Transcribed page contents:

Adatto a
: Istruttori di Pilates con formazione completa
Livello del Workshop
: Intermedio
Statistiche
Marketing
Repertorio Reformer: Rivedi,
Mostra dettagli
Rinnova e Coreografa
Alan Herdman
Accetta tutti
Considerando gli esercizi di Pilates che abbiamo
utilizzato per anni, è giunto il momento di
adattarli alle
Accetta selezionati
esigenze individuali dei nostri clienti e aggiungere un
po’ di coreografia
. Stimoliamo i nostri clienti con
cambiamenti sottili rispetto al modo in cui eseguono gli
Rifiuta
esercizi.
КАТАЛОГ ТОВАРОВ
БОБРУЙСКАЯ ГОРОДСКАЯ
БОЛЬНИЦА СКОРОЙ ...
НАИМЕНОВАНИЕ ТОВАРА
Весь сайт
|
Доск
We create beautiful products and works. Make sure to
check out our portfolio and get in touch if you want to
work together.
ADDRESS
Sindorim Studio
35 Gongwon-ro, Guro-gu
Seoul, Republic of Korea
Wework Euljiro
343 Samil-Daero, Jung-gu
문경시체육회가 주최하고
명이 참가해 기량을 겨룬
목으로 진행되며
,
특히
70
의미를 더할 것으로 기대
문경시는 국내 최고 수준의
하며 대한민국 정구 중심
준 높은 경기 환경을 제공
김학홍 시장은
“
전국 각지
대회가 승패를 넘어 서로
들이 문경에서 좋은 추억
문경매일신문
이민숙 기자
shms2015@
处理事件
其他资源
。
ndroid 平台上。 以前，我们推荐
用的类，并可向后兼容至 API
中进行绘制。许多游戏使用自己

● WHAT IS BEING ASKED
Return only what runs from the line containing "Alan Herdman" to the last line of the records above, both ends included, exactly as written.

● RESPONSE FOR THIS EXERCISE
Alan Herdman
Accetta tutti
Considerando gli esercizi di Pilates che abbiamo
utilizzato per anni, è giunto il momento di
adattarli alle
Accetta selezionati
esigenze individuali dei nostri clienti e aggiungere un
po’ di coreografia
. Stimoliamo i nostri clienti con
cambiamenti sottili rispetto al modo in cui eseguono gli
Rifiuta
esercizi.
КАТАЛОГ ТОВАРОВ
БОБРУЙСКАЯ ГОРОДСКАЯ
БОЛЬНИЦА СКОРОЙ ...
НАИМЕНОВАНИЕ ТОВАРА
Весь сайт
|
Доск
We create beautiful products and works. Make sure to
check out our portfolio and get in touch if you want to
work together.
ADDRESS
Sindorim Studio
35 Gongwon-ro, Guro-gu
Seoul, Republic of Korea
Wework Euljiro
343 Samil-Daero, Jung-gu
문경시체육회가 주최하고
명이 참가해 기량을 겨룬
목으로 진행되며
,
특히
70
의미를 더할 것으로 기대
문경시는 국내 최고 수준의
하며 대한민국 정구 중심
준 높은 경기 환경을 제공
김학홍 시장은
“
전국 각지
대회가 승패를 넘어 서로
들이 문경에서 좋은 추억
문경매일신문
이민숙 기자
shms2015@
处理事件
其他资源
。
ndroid 平台上。 以前，我们推荐
用的类，并可向后兼容至 API
中进行绘制。许多游戏使用自己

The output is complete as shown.